New Real‑Time Eye‑Surgery Technology Could Transform Glaucoma Treatment and Improve Surgical Precision

Glaucoma surgery has long faced a major limitation: surgeons cannot see how fluid is actually moving inside the eye while they operate. They can measure eye pressure before and after a procedure, but not during the critical moments when surgical decisions matter most. This gap makes outcomes unpredictable, and more than half of patients undergoing common glaucoma surgeries still fail to achieve full success without medications. A new technology developed at the Icahn School of Medicine at Mount Sinai in New York aims to change that.

The system, called miDOC (micro‑interventional Dynamic Outflow Curve), gives surgeons real‑time insight into how fluid flows through the eye during surgery. Instead of working blindly, surgeons can now monitor pressure, flow, outflow resistance, and even the eye’s mechanical stiffness as they operate. This level of feedback has never been available in ophthalmic surgery and could bring glaucoma procedures into the same era of precision that transformed cataract surgery.

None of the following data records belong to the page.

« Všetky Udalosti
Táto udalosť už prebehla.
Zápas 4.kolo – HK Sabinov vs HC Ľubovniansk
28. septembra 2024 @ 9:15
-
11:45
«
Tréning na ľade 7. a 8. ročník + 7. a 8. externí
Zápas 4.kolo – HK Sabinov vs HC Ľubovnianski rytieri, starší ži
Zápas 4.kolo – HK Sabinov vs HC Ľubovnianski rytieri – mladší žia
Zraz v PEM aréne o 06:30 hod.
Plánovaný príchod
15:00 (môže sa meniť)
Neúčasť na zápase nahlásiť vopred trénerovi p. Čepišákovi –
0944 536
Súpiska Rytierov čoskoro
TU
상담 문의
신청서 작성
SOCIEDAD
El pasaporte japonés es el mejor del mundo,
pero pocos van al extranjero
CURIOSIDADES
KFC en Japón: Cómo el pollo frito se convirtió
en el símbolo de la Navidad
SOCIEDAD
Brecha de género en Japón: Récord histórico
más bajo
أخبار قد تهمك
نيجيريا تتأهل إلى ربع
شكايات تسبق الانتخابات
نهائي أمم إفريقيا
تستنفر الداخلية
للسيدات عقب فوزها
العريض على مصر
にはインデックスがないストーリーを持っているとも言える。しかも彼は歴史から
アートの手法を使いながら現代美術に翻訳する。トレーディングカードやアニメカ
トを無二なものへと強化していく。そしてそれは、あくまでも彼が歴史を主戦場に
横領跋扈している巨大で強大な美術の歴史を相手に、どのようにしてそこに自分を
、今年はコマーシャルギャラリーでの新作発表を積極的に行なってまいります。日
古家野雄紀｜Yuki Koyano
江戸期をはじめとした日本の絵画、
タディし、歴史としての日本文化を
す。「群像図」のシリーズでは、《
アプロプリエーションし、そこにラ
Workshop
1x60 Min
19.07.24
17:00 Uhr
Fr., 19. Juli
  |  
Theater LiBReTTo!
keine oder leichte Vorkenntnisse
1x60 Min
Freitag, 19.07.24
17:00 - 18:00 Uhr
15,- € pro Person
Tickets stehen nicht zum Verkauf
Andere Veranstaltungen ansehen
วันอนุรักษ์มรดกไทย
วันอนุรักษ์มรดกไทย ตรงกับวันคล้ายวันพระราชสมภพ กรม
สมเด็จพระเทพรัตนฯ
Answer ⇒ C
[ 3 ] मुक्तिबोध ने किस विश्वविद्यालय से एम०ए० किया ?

Developed by ophthalmologist Sean Ianchulev and his team at the New York Eye and Ear Infirmary of Mount Sinai, miDOC is the first technology to measure these parameters continuously inside the eye. The device has already been used in the first 20 human cases, all completed successfully with biometric guidance. Surgeons report that the system reveals how each surgical step affects the eye in real time, allowing them to adjust their technique for each patient’s unique anatomy.

This capability addresses one of the biggest challenges in glaucoma care: unpredictable outcomes. Without intraoperative measurements, surgeons often discover problems only at follow‑up visits, when it may be too late to correct them. miDOC could help reduce these failures by giving surgeons immediate feedback on whether the procedure is working as intended.

Although designed for glaucoma, the technology may have broader uses. Cataract surgery — the most common surgery in the world — can sometimes trigger dangerous spikes in eye pressure during recovery. Real‑time monitoring could help identify at‑risk patients before complications occur. Early experience also suggests that miDOC may detect choroidal blood flow, a key indicator of retinal health, opening possibilities for use in retinal disease management.

Researchers are exploring whether the system could even provide insights into blood flow and pressure patterns relevant to the brain, heart, and lymphatic system, hinting at applications beyond ophthalmology.

The device is still investigational and awaiting regulatory clearance, but Mount Sinai plans to refine the technology and expand clinical testing. If successful, miDOC could usher in a new era of digitally guided, high‑precision eye surgery — giving surgeons the real‑time data they’ve never had and patients the more predictable outcomes they deserve.